WHAT YOU ARE ASKED TO DO:
Leaving pictures out, repeat word for word the line that has "Please mark all" and each line that follows it to the end of the listing.

MATERIAL FOR THIS EXERCISE:
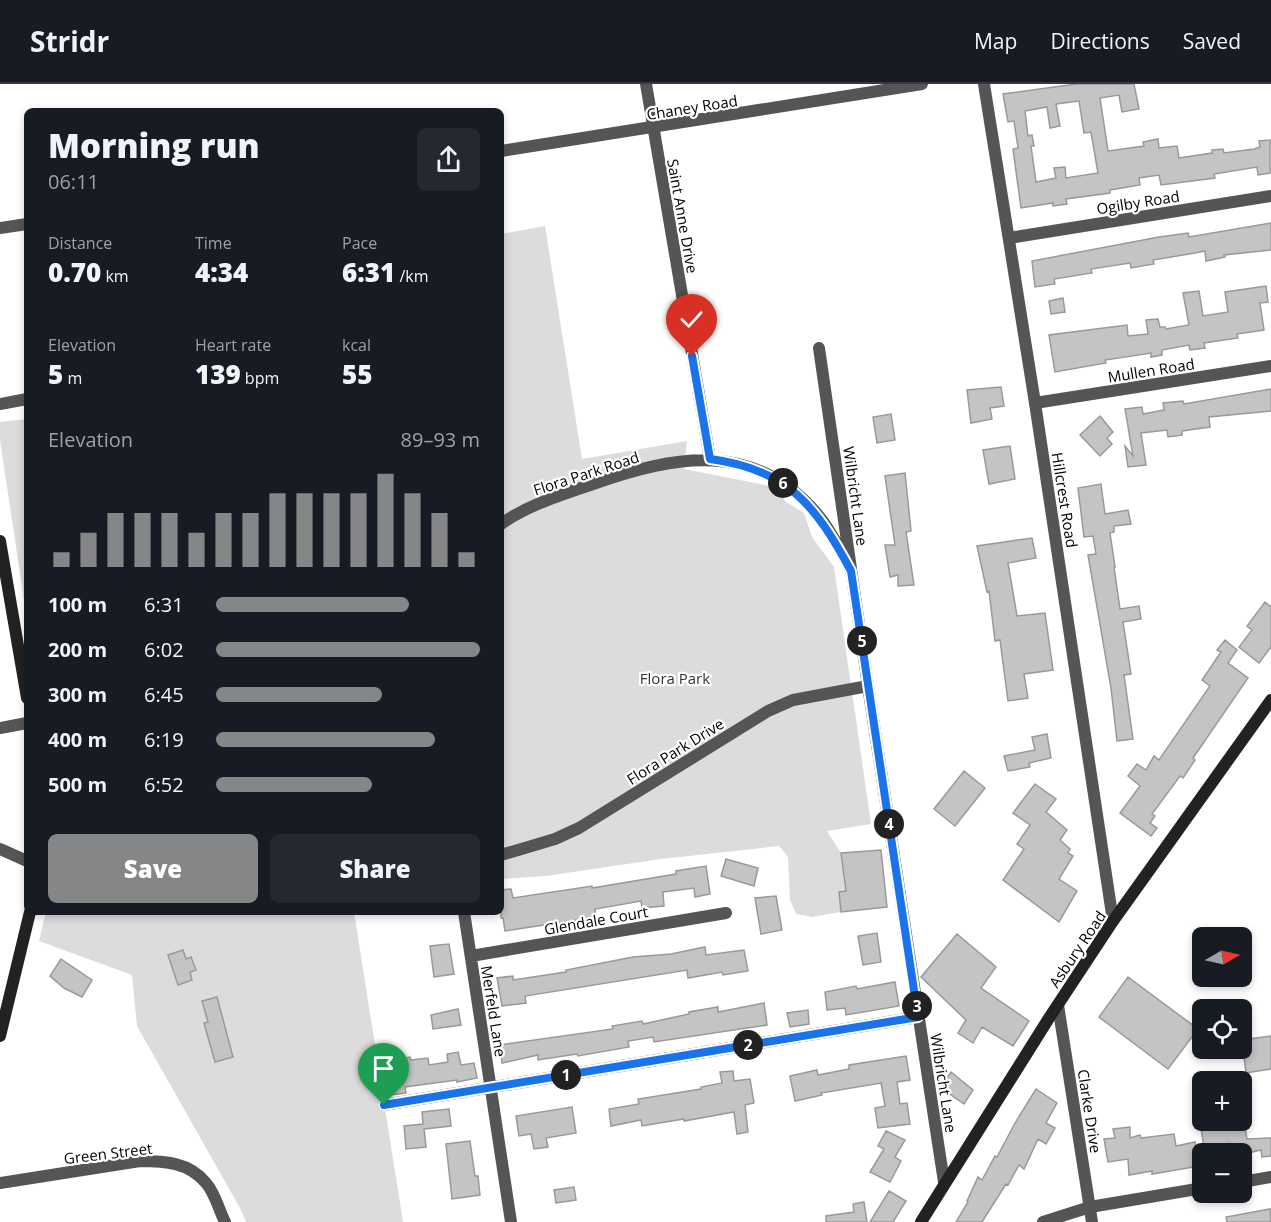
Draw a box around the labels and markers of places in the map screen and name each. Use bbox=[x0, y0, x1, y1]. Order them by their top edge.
pin bbox=[666, 294, 717, 356]
pin: 6 bbox=[768, 468, 798, 498]
pin: 5 bbox=[847, 626, 877, 656]
pin: 4 bbox=[874, 809, 904, 839]
pin: 3 bbox=[902, 991, 932, 1021]
pin: 2 bbox=[733, 1030, 763, 1060]
pin bbox=[358, 1043, 409, 1105]
pin: 1 bbox=[551, 1060, 581, 1090]

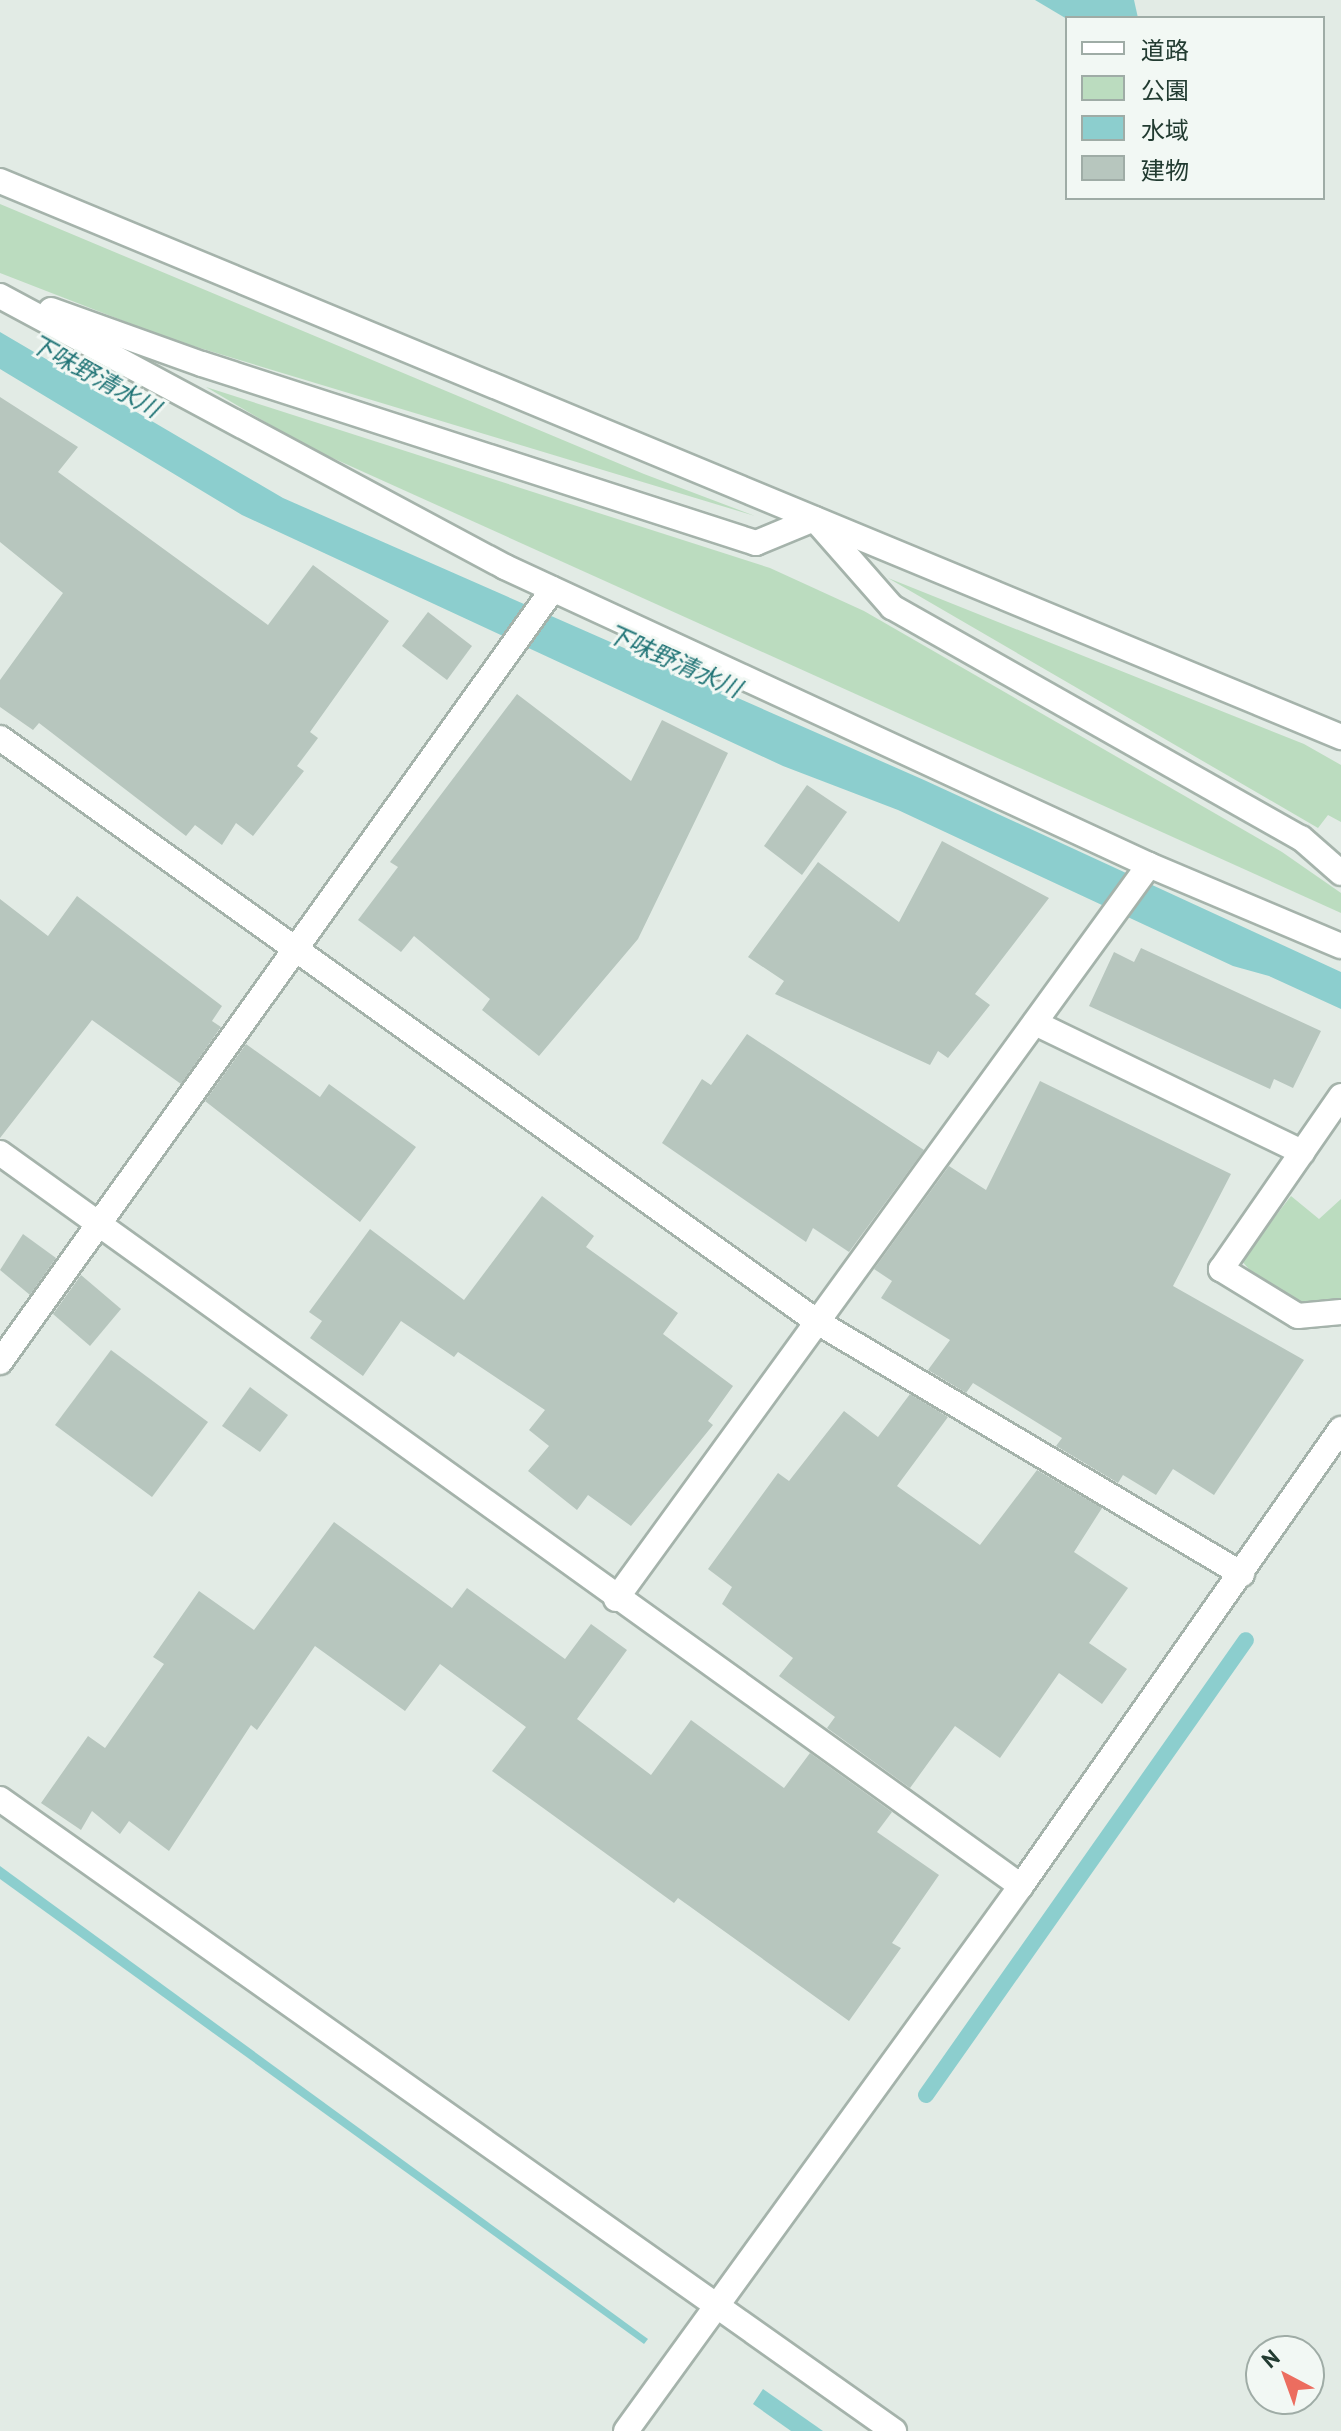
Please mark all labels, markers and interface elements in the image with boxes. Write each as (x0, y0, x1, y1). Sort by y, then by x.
legend (1065, 16, 1325, 200)
text: 道路 (1141, 35, 1189, 66)
text: 公園 (1141, 75, 1189, 106)
text: 水域 (1141, 115, 1189, 146)
text: 建物 (1141, 155, 1189, 186)
water label: 下味野清水川 (25, 328, 165, 424)
water label: 下味野清水川 (602, 619, 746, 703)
north arrow (1245, 2335, 1325, 2415)
text: N (1256, 2343, 1285, 2374)

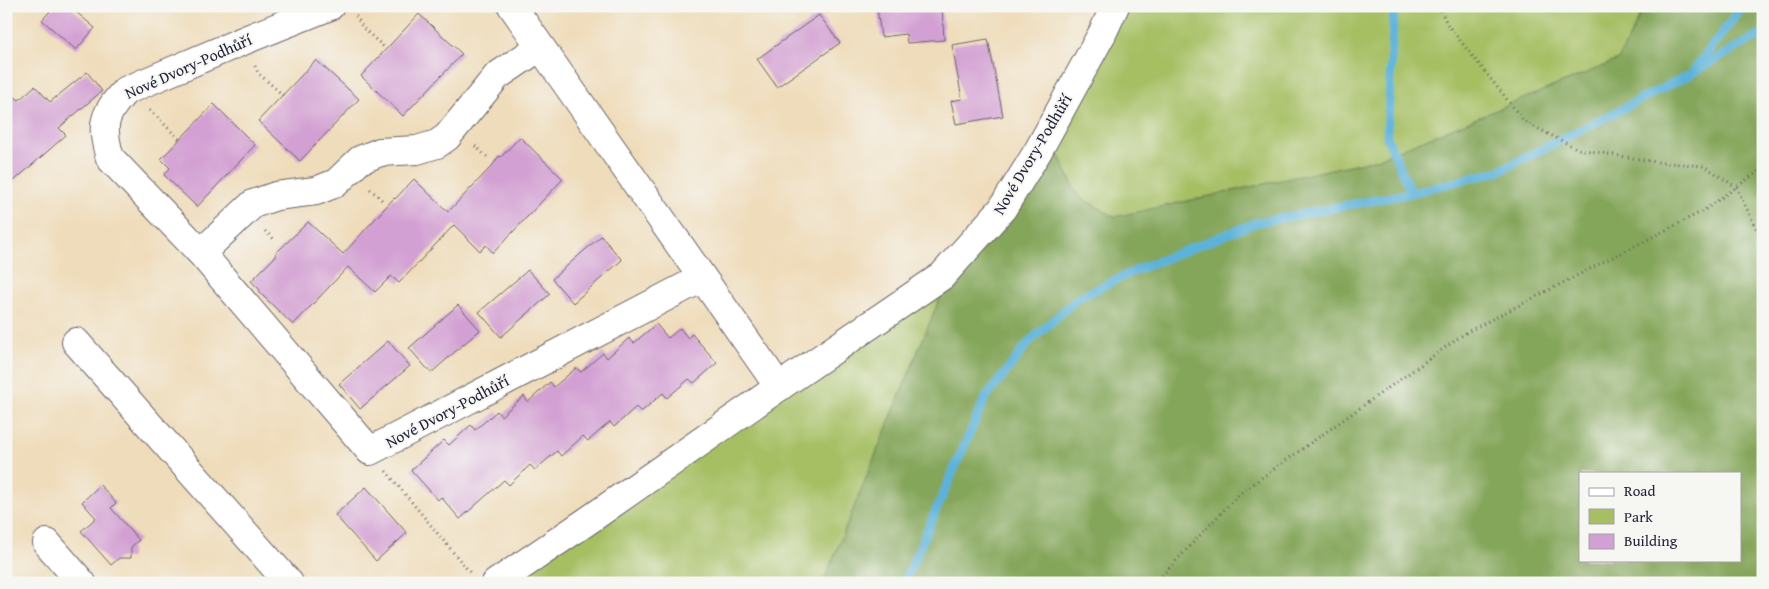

TASK RESPONSE:
Please mark all labels, markers and interface elements in the image with boxes. Write each as (x0, y0, x1, y1). Sort by y, then by x.
legend (1065, 16, 1325, 200)
text: 道路 (1141, 35, 1189, 66)
text: 公園 (1141, 75, 1189, 106)
text: 水域 (1141, 115, 1189, 146)
text: 建物 (1141, 155, 1189, 186)
water label: 下味野清水川 (25, 328, 165, 424)
water label: 下味野清水川 (602, 619, 746, 703)
north arrow (1245, 2335, 1325, 2415)
text: N (1256, 2343, 1285, 2374)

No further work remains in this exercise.